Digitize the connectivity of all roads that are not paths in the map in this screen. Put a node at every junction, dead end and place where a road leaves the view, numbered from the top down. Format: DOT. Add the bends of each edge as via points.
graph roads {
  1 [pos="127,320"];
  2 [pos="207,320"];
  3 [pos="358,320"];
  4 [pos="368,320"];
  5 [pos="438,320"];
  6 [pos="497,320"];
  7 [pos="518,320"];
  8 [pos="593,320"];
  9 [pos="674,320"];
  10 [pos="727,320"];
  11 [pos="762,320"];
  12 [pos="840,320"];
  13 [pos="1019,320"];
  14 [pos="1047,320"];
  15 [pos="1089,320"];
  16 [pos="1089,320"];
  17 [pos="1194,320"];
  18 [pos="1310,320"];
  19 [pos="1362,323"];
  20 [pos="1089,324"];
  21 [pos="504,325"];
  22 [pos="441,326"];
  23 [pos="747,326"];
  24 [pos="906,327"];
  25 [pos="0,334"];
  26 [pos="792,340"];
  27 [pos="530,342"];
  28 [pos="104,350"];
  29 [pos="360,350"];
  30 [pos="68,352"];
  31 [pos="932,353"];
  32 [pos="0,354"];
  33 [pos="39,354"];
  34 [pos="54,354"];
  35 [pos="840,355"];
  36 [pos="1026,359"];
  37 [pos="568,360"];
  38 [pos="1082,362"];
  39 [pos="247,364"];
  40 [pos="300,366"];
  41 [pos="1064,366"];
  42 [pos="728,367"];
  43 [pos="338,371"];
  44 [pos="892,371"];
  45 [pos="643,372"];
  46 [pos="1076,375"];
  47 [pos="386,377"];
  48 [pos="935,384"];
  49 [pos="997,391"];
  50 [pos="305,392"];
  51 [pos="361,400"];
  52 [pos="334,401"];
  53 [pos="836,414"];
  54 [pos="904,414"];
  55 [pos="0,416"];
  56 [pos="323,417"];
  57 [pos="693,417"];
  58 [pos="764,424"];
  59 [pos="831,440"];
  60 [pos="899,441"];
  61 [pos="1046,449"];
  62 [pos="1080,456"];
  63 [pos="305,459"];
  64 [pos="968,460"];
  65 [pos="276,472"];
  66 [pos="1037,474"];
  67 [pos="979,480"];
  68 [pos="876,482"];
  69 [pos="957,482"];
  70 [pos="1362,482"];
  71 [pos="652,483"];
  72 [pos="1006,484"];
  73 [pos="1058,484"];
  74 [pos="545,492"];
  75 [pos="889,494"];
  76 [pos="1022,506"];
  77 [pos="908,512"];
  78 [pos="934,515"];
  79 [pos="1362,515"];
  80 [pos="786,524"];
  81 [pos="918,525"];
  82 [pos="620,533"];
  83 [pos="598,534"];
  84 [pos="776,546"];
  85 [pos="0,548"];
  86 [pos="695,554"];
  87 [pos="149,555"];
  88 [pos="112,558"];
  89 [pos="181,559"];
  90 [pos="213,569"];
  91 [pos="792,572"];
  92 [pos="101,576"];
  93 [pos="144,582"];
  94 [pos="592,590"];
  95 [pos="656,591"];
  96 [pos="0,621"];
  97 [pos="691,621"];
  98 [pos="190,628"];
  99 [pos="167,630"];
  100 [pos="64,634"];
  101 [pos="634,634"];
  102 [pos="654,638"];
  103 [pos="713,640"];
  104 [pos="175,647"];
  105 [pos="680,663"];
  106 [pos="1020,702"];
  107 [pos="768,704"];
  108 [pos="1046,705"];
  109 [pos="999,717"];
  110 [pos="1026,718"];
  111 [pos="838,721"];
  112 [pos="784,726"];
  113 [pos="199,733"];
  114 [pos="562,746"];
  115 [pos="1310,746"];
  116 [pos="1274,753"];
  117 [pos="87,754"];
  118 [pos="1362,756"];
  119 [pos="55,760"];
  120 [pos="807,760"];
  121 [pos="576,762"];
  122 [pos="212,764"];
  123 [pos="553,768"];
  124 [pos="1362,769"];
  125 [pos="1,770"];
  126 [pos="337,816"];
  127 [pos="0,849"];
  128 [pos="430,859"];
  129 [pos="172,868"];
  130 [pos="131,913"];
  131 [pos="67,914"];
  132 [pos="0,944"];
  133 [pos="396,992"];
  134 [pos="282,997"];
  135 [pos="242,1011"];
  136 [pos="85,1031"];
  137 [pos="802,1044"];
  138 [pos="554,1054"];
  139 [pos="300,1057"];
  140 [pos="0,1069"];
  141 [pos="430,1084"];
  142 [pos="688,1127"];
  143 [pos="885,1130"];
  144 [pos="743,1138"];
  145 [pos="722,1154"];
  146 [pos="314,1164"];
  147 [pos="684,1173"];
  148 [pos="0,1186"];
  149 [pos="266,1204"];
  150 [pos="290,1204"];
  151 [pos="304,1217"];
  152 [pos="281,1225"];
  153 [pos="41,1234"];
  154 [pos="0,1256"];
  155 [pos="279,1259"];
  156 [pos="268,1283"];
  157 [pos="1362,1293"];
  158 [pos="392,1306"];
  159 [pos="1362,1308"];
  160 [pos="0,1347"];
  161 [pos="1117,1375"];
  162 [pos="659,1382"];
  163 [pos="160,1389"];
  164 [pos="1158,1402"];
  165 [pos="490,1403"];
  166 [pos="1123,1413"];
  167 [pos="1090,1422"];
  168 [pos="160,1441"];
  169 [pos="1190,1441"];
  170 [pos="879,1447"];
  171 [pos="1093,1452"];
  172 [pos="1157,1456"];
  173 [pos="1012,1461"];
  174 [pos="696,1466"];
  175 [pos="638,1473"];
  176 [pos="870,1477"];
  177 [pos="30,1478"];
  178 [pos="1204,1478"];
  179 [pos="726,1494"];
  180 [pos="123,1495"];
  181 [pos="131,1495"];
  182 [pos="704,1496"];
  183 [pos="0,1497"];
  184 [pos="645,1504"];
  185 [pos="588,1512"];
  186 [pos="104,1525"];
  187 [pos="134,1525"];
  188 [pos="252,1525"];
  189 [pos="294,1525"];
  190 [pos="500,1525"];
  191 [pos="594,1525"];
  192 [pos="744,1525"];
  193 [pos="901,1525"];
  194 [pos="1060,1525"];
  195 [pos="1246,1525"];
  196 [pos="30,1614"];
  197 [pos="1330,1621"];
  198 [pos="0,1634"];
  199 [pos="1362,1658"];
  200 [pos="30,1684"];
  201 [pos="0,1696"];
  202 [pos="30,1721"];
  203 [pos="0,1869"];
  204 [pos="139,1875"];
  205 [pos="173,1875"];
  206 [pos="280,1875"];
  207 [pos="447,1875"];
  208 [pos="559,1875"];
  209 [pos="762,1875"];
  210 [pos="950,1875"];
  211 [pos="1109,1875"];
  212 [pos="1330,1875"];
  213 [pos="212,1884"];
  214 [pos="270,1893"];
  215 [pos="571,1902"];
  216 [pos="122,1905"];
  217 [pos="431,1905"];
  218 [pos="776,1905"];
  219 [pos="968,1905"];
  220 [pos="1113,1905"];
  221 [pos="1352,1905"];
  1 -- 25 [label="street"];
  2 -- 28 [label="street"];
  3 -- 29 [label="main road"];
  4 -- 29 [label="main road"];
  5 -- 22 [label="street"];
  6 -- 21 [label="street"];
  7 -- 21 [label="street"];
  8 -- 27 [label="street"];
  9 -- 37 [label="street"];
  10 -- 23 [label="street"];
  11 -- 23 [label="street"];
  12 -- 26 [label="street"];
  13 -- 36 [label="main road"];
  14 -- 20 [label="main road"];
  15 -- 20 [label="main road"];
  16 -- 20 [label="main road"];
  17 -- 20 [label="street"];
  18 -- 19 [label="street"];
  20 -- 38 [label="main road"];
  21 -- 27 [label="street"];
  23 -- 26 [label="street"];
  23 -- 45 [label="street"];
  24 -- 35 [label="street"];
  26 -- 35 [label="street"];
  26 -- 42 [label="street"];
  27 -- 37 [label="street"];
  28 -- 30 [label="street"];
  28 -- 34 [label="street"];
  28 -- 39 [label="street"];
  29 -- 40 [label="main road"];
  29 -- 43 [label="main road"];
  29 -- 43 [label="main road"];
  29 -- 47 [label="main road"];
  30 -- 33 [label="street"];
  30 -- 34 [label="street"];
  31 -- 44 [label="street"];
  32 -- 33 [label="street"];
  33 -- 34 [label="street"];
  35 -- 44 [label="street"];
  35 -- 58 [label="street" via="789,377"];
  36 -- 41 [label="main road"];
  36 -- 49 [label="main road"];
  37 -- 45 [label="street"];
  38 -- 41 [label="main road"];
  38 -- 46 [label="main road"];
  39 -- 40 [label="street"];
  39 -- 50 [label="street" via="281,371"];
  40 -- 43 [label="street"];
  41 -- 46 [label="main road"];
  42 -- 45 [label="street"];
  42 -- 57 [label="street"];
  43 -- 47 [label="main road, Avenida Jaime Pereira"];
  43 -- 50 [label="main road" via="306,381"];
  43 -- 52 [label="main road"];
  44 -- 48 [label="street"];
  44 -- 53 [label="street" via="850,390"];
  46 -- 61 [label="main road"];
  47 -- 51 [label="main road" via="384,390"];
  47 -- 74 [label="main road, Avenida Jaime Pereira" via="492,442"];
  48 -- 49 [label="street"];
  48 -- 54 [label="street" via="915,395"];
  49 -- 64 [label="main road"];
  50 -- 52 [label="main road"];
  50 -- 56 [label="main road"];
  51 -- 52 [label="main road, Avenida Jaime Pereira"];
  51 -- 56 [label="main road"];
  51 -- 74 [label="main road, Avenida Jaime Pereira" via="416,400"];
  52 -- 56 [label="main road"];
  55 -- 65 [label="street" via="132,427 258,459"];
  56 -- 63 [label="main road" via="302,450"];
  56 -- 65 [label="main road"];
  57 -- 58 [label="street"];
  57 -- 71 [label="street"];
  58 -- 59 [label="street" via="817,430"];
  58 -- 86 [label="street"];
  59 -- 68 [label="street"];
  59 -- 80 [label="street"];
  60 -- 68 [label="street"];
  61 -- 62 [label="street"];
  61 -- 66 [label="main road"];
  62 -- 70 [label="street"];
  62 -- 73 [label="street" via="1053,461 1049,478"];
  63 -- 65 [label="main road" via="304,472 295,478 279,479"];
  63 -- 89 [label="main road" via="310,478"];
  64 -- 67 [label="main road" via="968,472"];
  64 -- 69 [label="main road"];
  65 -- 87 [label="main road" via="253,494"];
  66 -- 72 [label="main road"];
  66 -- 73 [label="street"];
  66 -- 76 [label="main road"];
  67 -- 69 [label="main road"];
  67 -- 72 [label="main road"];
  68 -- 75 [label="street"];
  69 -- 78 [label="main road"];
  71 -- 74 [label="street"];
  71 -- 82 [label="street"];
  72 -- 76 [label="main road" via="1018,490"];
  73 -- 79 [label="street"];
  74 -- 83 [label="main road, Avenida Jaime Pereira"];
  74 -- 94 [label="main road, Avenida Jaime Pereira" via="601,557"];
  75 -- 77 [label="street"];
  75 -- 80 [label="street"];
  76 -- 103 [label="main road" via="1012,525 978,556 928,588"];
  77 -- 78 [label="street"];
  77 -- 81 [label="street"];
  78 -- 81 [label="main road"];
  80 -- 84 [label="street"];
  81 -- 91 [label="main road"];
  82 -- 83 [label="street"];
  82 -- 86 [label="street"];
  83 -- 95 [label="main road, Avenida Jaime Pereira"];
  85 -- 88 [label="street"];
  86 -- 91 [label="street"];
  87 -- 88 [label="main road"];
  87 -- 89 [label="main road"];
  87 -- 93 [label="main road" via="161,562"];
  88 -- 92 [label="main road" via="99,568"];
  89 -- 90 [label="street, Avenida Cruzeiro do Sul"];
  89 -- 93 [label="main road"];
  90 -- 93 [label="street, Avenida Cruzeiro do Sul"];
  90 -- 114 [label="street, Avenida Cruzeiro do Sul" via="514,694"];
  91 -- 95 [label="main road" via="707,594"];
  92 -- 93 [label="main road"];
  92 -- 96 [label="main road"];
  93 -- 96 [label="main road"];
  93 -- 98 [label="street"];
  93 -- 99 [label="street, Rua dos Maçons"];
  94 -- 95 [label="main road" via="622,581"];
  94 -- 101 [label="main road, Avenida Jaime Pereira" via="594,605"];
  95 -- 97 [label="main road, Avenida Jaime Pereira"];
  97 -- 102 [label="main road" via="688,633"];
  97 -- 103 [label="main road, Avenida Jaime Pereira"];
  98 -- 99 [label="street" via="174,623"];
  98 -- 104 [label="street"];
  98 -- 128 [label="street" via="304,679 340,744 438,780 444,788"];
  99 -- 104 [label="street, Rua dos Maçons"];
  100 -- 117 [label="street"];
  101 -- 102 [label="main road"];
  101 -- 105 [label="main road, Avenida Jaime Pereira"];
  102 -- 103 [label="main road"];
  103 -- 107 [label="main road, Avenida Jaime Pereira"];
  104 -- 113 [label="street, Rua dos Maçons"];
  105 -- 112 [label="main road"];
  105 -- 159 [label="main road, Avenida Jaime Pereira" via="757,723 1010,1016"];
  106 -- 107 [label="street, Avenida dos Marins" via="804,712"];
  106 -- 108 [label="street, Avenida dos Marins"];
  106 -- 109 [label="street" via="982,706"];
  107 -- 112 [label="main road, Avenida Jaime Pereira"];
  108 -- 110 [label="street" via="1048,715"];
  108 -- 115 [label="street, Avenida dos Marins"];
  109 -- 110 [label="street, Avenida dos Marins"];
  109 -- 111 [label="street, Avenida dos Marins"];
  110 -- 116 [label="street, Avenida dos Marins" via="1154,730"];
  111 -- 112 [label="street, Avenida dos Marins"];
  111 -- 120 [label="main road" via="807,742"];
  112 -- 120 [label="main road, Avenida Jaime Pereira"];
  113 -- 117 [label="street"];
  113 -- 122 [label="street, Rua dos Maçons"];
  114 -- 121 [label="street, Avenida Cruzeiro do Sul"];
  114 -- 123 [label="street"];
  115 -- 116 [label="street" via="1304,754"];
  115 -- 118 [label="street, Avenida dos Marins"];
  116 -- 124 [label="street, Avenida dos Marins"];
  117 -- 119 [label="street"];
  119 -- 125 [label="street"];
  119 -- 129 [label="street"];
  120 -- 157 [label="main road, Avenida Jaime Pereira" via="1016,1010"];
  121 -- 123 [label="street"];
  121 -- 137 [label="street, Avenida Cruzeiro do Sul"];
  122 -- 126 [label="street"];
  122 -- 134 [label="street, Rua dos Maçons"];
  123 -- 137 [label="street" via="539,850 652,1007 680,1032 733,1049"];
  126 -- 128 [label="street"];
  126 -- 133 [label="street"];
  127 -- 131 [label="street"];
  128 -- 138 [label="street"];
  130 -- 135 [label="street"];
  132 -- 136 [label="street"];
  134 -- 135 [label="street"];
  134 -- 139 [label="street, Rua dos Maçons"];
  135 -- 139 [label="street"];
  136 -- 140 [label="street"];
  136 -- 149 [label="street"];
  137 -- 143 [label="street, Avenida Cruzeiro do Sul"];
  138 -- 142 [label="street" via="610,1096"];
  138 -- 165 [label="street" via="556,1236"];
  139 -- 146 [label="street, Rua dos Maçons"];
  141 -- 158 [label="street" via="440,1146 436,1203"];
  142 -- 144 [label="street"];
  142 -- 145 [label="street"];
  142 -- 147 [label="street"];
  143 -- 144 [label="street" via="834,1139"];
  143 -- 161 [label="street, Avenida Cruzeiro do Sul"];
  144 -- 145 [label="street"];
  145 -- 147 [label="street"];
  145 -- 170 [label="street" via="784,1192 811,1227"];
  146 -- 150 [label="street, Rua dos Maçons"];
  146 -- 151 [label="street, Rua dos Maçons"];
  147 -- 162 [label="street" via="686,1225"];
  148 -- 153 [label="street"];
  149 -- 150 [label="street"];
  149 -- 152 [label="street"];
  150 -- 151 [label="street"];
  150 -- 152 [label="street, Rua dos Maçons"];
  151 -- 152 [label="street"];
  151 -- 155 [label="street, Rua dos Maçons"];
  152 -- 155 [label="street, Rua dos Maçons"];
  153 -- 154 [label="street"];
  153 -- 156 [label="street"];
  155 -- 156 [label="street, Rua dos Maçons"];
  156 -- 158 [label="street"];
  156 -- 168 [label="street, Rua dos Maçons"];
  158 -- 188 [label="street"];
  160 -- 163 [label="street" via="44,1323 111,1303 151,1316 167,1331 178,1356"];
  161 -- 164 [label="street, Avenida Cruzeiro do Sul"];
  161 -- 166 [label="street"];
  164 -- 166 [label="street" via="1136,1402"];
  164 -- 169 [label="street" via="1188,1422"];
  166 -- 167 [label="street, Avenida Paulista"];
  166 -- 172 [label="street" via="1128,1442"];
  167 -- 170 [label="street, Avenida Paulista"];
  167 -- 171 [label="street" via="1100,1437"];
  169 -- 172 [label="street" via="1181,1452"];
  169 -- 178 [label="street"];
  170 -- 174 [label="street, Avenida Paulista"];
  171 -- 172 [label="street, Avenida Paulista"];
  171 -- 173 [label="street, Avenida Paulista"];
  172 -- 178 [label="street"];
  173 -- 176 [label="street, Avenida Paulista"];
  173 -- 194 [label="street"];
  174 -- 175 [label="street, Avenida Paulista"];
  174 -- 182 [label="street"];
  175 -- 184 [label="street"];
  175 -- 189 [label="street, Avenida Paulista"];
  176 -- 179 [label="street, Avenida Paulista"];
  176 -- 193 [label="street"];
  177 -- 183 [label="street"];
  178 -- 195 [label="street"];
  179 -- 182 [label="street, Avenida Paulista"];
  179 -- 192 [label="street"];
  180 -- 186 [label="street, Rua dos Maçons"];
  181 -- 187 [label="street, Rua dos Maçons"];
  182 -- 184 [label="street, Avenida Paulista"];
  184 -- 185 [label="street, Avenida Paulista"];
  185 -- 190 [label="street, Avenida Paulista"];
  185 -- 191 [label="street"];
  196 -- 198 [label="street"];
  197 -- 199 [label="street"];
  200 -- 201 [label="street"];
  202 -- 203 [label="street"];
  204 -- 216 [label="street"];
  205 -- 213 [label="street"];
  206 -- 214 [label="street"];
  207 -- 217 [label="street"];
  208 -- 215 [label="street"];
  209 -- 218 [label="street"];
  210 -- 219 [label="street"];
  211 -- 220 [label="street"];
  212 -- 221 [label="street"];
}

○ ○ ○ ○ ○ ○ ○

**PROBLEM STATEMENT**
Give the tally of lines in the listing above that contain the string "roads", with nothing besides it.

**WRITTEN SOLUTION**
2